== Provided data ==
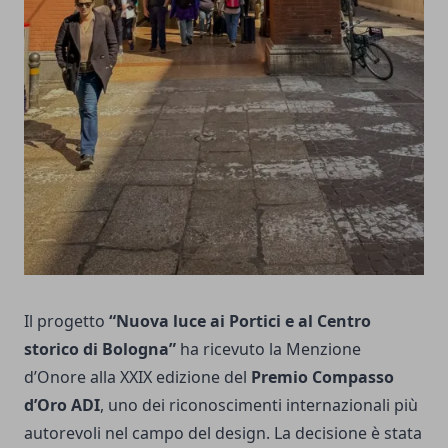
Il progetto
“Nuova luce ai Portici e al Centro
storico di Bologna”
ha ricevuto la Menzione
d’Onore alla XXIX edizione del
Premio Compasso
d’Oro ADI
, uno dei riconoscimenti internazionali più
autorevoli nel campo del design. La decisione è stata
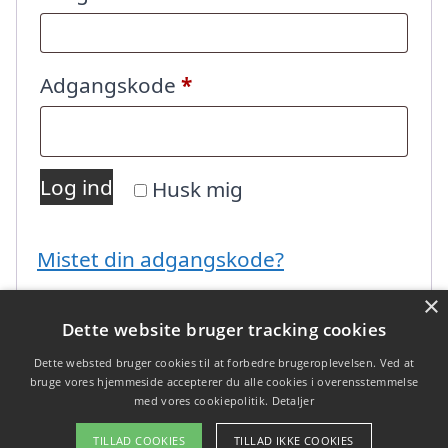
Påkrævet
Adgangskode
*
Log ind
Husk mig
Mistet din adgangskode?
×
Dette website bruger tracking cookies
Dette websted bruger cookies til at forbedre brugeroplevelsen. Ved at
bruge vores hjemmeside accepterer du alle cookies i overensstemmelse
med vores cookiepolitik.
Detaljer
Copyright 2026 - Pilanto Aps
TILLAD COOKIES
TILLAD IKKE COOKIES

== Task details ==
Take every line from the listing above that includes the word "bruger" and copy it.

== Result of this exercise ==
Dette website bruger tracking cookies
Dette websted bruger cookies til at forbedre brugeroplevelsen. Ved at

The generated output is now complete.